The mechanisms available to audit firms to promote and develop professional scepticism in their partners and staff vary from establishing an appropriate 'tone at the top' down to making sure that junior staff are coach individually on the importance of professional scepticism in their work.

It is important that audit methodologies allow appropriate scope for the use of informed professional judgement and auditor scepticism as, anecdotally, increasing reliance on audit software and the proliferation of detailed requirements in auditing standards do not, in themselves, promote the exercise of auditor scepticism.

As to whether firms need to do more, we believe that auditors and the audit profession take criticism very seriously and will already be undertaking remedial steps as a matter of urgency.

Question 4
Do you think that others, including companies, should be doing more to promote, develop and support professional scepticism in auditors? If so,what?

It is important that all components of the financial reporting chain are prepared to play their part. For example, as we suggested in our response to the discussion paper Enhancing the auditor's contribution to prudential regulation, the role of the regulator is important because sharing with auditors both relevant general industry information and any matters specific to the regulated entity in question will inform and enhance the auditor's professional scepticism.

The criticisms of the AIU and others and the recent discussion papers themselves are important as they provide strong incentives for doing more to promote, develop and support auditor scepticism.

Standard setters have a vital role to play through taking decisions as to where and to what extent professional scepticism is required to be exercised in particular aspects of an audit. We note in this regard that the 'clarity' International Standards on Auditing are introducing more-rigorous approaches in areas such as the audit of groups and the benefits of this will be felt in future financial reporting.

ACCA has a continuing role, both through the supervision of the firms that carry out audit engagements and in relation to the education, learning and development of auditors. In all such aspects, professional scepticism is considered to be very important and receives an appropriate degree of emphasis. However, we are not complacent and we take notice of the criticism of auditors in relation to professional scepticism, for example when reviewing the relevance of our examination syllabus and continuing professional education. The FRC will also be aware of the further actions being taken as set out in the July 2009 report of the Steering Committee of the CCAB Audit Conduct and Training Project.

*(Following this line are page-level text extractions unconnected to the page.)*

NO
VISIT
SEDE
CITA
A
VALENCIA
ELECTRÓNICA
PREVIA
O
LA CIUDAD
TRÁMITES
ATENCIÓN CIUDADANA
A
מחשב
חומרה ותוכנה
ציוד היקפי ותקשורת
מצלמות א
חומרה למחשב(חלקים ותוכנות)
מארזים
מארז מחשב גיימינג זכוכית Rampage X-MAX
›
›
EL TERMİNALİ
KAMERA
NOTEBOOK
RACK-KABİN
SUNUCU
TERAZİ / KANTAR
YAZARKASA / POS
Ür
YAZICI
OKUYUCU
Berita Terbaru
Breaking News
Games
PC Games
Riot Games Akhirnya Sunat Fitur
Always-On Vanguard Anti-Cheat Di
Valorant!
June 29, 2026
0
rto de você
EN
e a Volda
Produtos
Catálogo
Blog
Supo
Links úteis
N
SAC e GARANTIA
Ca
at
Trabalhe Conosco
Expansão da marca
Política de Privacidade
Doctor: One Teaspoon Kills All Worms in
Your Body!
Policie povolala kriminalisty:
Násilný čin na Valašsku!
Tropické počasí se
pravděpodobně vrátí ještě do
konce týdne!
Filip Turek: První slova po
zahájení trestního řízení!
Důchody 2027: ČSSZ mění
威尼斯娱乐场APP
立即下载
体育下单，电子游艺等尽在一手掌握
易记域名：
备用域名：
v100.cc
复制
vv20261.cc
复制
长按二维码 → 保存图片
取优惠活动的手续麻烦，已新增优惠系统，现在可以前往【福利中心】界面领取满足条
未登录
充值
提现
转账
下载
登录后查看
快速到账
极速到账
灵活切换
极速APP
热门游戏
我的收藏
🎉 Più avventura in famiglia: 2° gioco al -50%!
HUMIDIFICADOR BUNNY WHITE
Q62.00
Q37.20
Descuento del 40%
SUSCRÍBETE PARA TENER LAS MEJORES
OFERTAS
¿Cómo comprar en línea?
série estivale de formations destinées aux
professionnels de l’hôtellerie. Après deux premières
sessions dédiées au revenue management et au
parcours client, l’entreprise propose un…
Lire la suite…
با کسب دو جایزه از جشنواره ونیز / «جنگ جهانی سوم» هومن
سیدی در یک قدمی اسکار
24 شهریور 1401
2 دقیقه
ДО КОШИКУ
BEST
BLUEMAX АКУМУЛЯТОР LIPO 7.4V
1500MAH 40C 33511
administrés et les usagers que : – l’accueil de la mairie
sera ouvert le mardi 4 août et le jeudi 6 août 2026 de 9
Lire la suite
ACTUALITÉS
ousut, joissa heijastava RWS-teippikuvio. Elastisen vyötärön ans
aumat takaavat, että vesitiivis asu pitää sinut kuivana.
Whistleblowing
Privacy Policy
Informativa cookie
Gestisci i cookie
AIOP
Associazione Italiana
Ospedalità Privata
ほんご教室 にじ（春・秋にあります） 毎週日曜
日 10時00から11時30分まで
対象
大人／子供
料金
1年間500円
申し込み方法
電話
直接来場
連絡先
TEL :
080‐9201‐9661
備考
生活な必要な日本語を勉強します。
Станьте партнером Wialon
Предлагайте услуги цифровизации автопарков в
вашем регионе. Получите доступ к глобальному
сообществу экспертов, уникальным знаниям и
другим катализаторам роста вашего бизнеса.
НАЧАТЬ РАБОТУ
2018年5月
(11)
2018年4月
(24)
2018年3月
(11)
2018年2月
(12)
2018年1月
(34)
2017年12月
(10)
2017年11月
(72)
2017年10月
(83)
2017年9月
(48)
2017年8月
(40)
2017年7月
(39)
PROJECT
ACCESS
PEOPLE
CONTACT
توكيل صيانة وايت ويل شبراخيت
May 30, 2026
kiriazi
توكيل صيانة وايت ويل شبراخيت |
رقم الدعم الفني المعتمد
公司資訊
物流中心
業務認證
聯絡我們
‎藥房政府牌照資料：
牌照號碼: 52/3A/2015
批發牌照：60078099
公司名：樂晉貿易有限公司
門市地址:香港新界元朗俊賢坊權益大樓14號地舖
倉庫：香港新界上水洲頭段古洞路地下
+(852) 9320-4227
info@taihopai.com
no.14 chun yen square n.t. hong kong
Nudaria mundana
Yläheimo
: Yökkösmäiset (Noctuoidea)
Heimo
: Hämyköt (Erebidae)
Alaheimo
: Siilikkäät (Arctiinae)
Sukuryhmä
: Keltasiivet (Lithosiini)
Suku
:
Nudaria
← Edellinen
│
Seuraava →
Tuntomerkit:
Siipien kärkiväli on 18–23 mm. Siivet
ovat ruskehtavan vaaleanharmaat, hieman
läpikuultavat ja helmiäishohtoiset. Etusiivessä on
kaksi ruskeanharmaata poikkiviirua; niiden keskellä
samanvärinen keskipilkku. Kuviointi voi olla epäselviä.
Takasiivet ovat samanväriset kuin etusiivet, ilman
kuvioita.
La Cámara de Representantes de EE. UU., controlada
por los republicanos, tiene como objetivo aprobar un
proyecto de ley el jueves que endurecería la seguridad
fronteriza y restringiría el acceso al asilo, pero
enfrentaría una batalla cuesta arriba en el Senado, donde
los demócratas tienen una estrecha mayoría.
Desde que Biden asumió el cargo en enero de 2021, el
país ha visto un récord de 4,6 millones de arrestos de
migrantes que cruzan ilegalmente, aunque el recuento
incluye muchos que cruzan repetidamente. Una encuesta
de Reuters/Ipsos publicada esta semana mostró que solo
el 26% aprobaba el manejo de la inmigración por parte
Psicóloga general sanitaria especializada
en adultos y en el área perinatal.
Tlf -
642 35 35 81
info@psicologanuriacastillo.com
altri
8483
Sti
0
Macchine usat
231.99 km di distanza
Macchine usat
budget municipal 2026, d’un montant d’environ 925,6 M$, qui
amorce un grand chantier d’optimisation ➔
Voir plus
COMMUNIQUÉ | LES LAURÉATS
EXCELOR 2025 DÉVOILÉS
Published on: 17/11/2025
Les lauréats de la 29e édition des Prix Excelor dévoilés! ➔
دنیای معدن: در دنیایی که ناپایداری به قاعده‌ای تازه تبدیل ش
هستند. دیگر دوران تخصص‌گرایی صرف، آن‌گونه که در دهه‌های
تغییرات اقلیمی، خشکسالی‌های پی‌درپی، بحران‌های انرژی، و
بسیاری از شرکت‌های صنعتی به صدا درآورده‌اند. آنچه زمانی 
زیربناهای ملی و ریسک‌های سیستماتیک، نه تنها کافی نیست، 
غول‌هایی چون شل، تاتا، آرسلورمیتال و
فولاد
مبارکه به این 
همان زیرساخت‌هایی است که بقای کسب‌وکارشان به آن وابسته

Management and those charged with governance of companies and other entities being audited can do much to create a climate where auditor scepticism is accepted in a non-confrontational fashion. A willingness to engage in candid dialogue between those charged with governance and auditors and, where relevant, regulators can do much to ensure that the ultimate beneficiaries of the auditor's work: the shareholders and credit and capital markets, are well served.